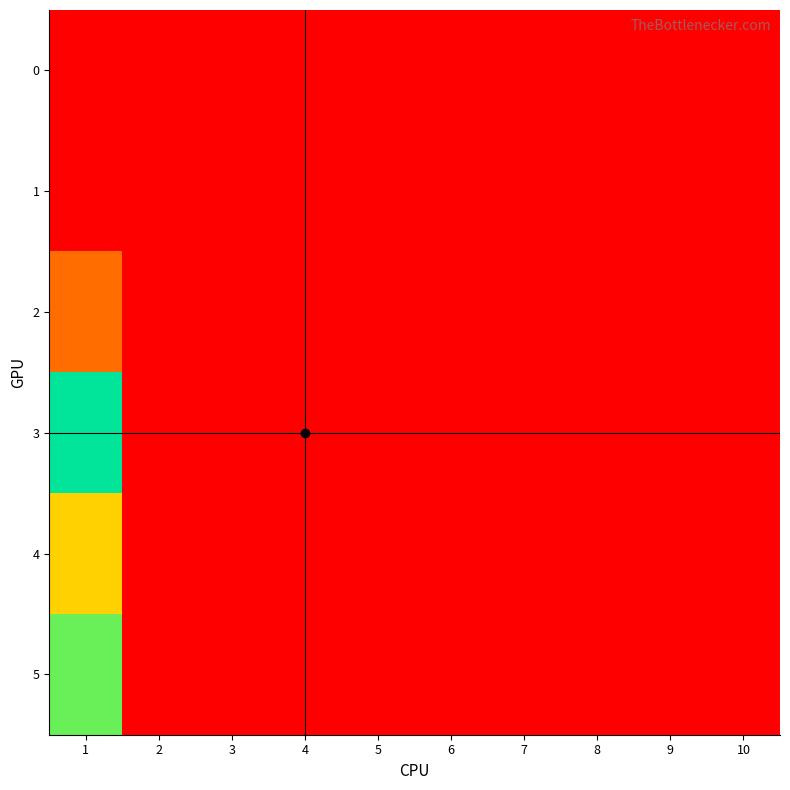

Reading right to left, transcribe all the data shown in this chart.

0: 10=0	9=0	8=0	7=0	6=0	5=0	4=0	3=0	2=0	1=0
1: 10=0	9=0	8=0	7=0	6=0	5=0	4=0	3=0	2=0	1=0
2: 10=0	9=0	8=0	7=0	6=0	5=0	4=0	3=0	2=0	1=40
3: 10=0	9=0	8=0	7=0	6=0	5=0	4=0	3=0	2=0	1=143
4: 10=0	9=0	8=0	7=0	6=0	5=0	4=0	3=0	2=0	1=89
5: 10=0	9=0	8=0	7=0	6=0	5=0	4=0	3=0	2=0	1=128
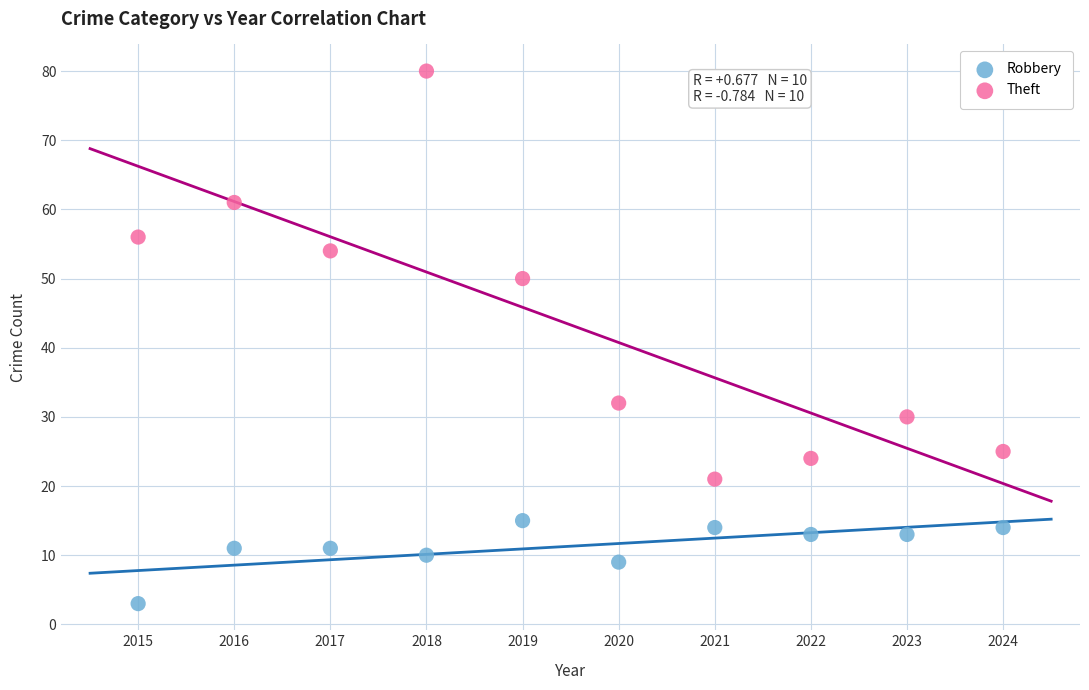

Which series has the widest spread of Y values?

Theft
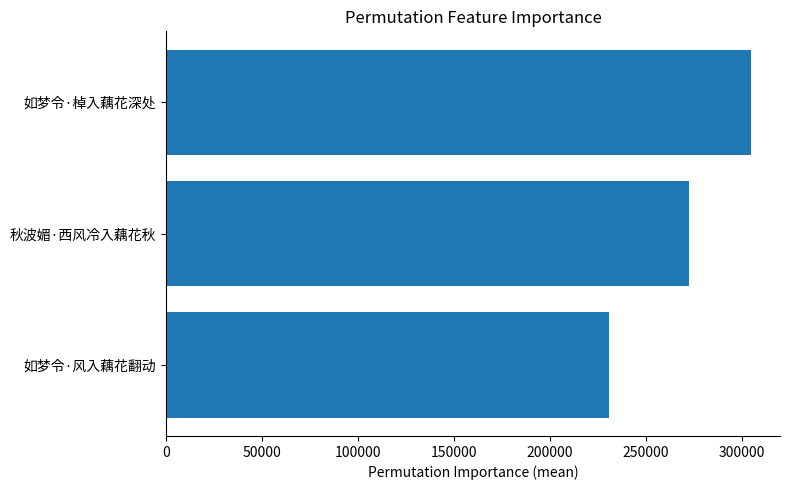

Rank the categories by value from highest to lowest.

如梦令·棹入藕花深处, 秋波媚·西风冷入藕花秋, 如梦令·风入藕花翻动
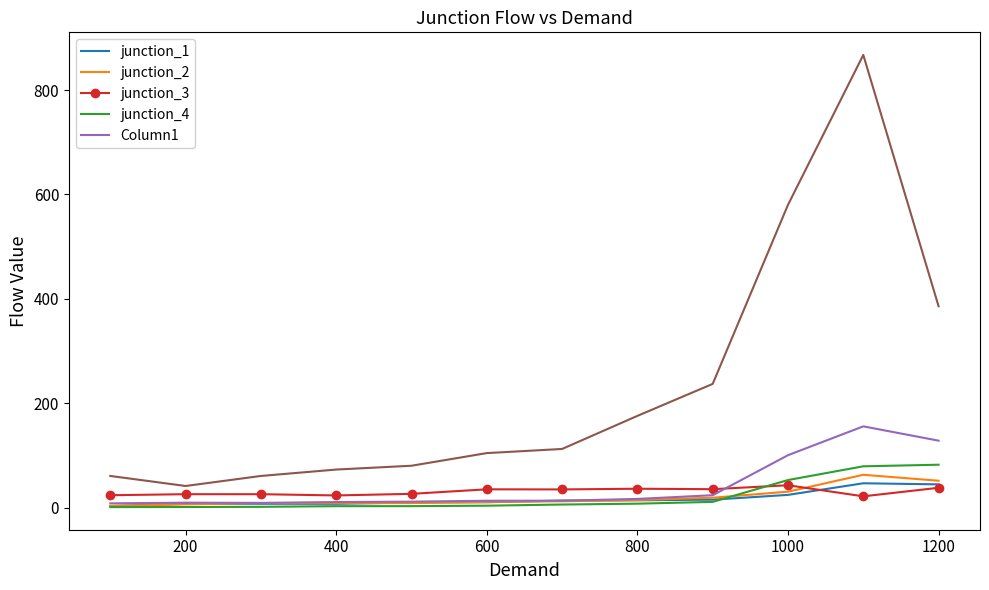

What is the value of the Column1 point at the 7th from the left?

13.1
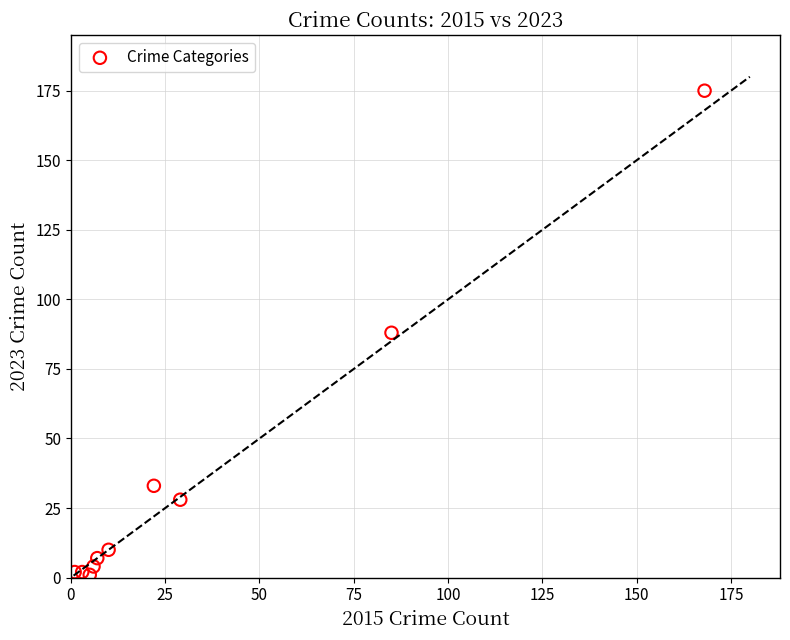

What is the range of Y values (max minus min)?

174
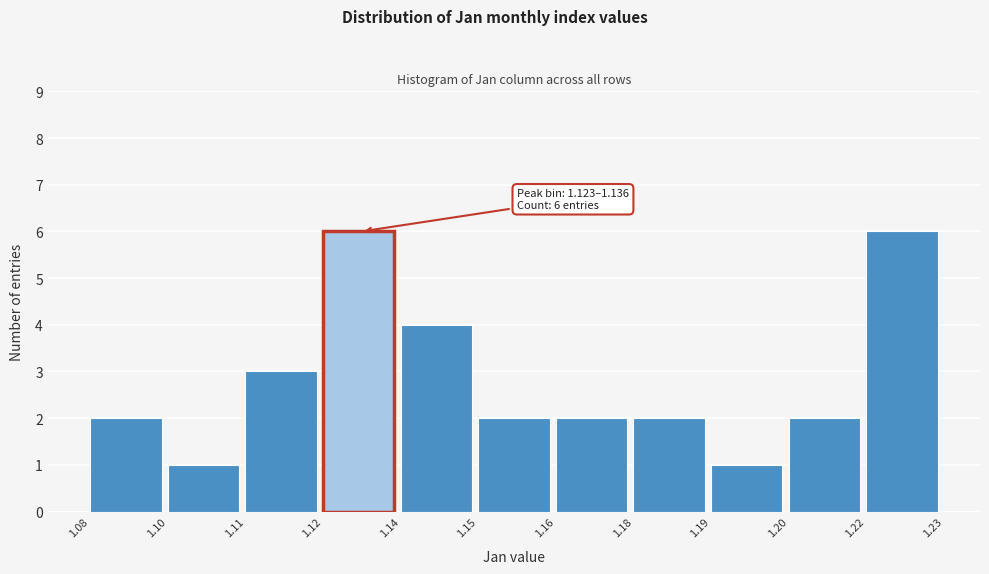

Reading right to left, transcribe all the data shown in this chart.

1.22=6	1.20=2	1.19=1	1.18=2	1.16=2	1.15=2	1.14=4	1.12=6	1.11=3	1.10=1	1.08=2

***

#### [Exercise details]
Please reproduce all of the material above word for word, leaving out the pictures.

#### [Answer below]
Reading right to left, transcribe all the data shown in this chart.

0: 10=0	9=0	8=0	7=0	6=0	5=0	4=0	3=0	2=0	1=0
1: 10=0	9=0	8=0	7=0	6=0	5=0	4=0	3=0	2=0	1=0
2: 10=0	9=0	8=0	7=0	6=0	5=0	4=0	3=0	2=0	1=40
3: 10=0	9=0	8=0	7=0	6=0	5=0	4=0	3=0	2=0	1=143
4: 10=0	9=0	8=0	7=0	6=0	5=0	4=0	3=0	2=0	1=89
5: 10=0	9=0	8=0	7=0	6=0	5=0	4=0	3=0	2=0	1=128

Which series has the widest spread of Y values?

Theft

Rank the categories by value from highest to lowest.

如梦令·棹入藕花深处, 秋波媚·西风冷入藕花秋, 如梦令·风入藕花翻动

What is the value of the Column1 point at the 7th from the left?

13.1

What is the range of Y values (max minus min)?

174

Reading right to left, transcribe all the data shown in this chart.

1.22=6	1.20=2	1.19=1	1.18=2	1.16=2	1.15=2	1.14=4	1.12=6	1.11=3	1.10=1	1.08=2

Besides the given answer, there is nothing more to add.